Concerning WWI, Quasi, have you watched the film 'My boy Jack'? An excellent film which tells the story of Rudyard Kipling and his grief for his son, John, who died in the First World War. John had initially wanted to join the Royal Navy, but having had his application turned down after a failed medical examination due to poor eyesight, he opted to apply for military service as an Army officer. But again, his eyesight was an issue during the medical examination. In fact, he tried twice to enlist but was rejected.
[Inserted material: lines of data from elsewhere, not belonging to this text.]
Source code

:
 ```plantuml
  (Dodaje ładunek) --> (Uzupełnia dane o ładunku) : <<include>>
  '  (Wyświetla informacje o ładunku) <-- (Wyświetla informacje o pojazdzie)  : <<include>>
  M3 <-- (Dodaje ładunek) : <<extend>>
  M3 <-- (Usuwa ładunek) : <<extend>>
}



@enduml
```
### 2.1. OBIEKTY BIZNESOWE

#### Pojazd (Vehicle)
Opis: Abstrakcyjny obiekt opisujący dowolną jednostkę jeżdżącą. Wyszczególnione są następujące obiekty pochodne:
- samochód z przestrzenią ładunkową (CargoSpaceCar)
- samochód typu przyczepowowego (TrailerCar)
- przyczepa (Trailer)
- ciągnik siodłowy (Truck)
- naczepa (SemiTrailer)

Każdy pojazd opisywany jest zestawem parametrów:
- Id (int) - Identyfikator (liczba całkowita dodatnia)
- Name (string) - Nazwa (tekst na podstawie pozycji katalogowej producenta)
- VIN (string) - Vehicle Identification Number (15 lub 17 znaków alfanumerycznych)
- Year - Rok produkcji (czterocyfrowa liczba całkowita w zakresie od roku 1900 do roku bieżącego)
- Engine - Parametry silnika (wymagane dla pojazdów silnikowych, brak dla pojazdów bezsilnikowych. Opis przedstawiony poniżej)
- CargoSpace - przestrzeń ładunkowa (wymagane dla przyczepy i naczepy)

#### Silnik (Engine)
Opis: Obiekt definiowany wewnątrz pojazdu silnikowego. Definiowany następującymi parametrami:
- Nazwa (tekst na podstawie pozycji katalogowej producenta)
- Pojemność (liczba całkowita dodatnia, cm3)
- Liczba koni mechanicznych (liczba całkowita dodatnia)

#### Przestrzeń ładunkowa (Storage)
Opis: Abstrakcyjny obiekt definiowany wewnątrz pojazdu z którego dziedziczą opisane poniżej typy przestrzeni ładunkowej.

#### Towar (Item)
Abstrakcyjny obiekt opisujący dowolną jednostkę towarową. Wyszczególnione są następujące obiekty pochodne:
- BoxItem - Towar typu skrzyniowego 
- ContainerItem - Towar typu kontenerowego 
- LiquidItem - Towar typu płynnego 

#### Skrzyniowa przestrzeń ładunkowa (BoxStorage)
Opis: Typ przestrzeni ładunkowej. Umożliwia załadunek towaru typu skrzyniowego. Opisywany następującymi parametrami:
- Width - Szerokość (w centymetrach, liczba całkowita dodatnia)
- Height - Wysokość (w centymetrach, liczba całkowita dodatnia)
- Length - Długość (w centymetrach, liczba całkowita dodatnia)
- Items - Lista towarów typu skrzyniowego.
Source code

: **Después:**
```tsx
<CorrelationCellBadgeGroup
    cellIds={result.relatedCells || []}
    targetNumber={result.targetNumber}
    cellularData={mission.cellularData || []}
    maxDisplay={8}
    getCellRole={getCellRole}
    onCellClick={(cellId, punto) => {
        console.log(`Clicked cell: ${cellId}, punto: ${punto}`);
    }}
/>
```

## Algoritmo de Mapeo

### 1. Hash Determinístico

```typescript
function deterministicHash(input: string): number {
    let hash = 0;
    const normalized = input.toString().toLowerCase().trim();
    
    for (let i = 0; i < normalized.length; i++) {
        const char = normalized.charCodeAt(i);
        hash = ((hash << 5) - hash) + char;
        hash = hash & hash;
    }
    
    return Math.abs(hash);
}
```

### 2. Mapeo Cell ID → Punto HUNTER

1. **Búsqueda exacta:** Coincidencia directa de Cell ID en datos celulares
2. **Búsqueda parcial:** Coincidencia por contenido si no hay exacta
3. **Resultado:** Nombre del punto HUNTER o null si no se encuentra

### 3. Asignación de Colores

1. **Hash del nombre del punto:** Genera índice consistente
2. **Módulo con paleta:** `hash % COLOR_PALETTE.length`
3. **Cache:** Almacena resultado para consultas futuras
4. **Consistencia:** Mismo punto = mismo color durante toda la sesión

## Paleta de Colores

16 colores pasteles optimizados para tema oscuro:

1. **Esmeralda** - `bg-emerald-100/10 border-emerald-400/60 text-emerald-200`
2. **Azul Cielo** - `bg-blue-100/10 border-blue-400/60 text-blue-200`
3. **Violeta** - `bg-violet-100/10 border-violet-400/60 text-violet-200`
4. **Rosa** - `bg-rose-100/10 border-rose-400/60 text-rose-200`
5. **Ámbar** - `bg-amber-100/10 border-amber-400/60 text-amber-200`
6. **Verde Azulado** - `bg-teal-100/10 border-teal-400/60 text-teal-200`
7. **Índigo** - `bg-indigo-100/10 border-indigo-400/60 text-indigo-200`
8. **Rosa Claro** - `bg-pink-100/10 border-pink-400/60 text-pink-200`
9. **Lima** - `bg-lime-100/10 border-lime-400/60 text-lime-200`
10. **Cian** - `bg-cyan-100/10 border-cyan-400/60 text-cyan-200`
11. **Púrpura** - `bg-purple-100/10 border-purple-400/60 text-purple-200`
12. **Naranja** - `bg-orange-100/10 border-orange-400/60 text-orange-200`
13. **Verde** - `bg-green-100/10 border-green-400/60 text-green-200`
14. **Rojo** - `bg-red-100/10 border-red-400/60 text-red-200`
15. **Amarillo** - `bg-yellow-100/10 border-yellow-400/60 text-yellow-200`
His father had been lifelong friends with Lord Roberts, former commander-in-chief of the British Army, and colonel of the Irish Guards, and at Rudyard's request, John was accepted into the Irish Guards. :(

My Boy Jack 2007 trailer: https://www.youtube.com/watch?v=HWShF8H2YlA

The title comes from Kipling's poem of the same name:

'My Boy Jack'

"HAVE you news of my boy Jack? "
Not this tide.
"When d'you think that he'll come back?"
Not with this wind blowing, and this tide.


"Has any one else had word of him?"
Not this tide.
For what is sunk will hardly swim,
Not with this wind blowing, and this tide.


"Oh, dear, what comfort can I find?"
None this tide,
Nor any tide,
Except he did not shame his kind---
Not even with that wind blowing, and that tide.

Then hold your head up all the more,
This tide,
And every tide;
Because he was the son you bore,
And gave to that wind blowing and that tide.